• **Records to use**

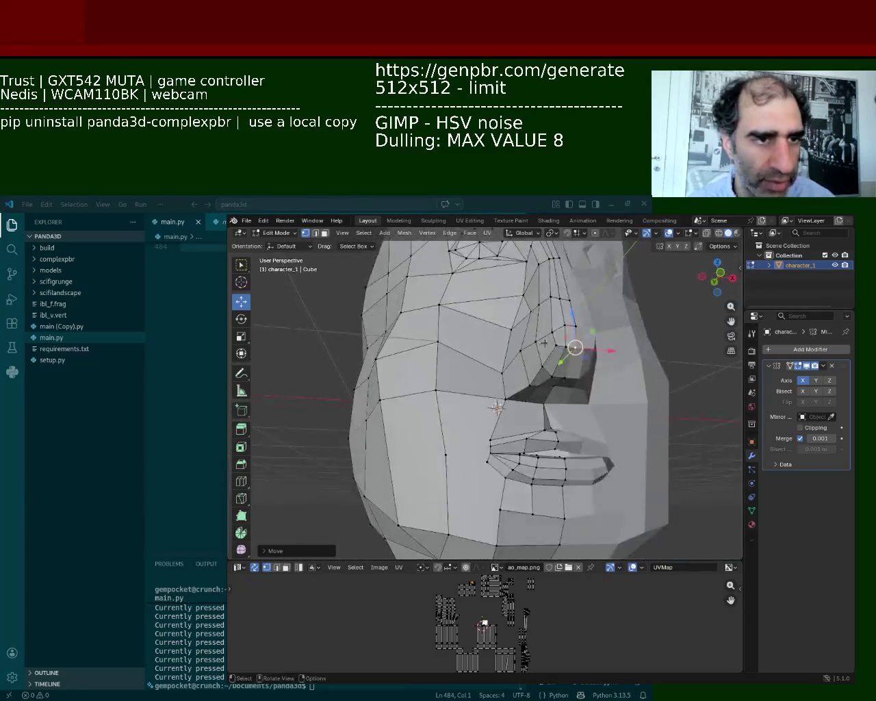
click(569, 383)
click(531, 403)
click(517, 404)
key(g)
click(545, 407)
==
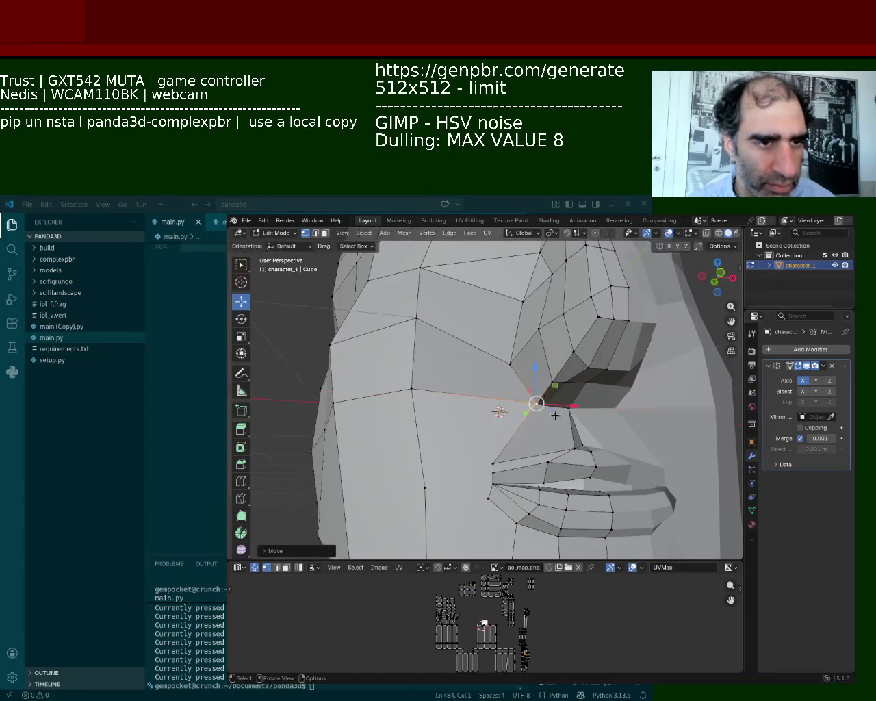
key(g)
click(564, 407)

• **Assignment**
Copy all lines from the material that hold "click".

• **Answer space**
click(569, 383)
click(531, 403)
click(517, 404)
click(545, 407)
click(564, 407)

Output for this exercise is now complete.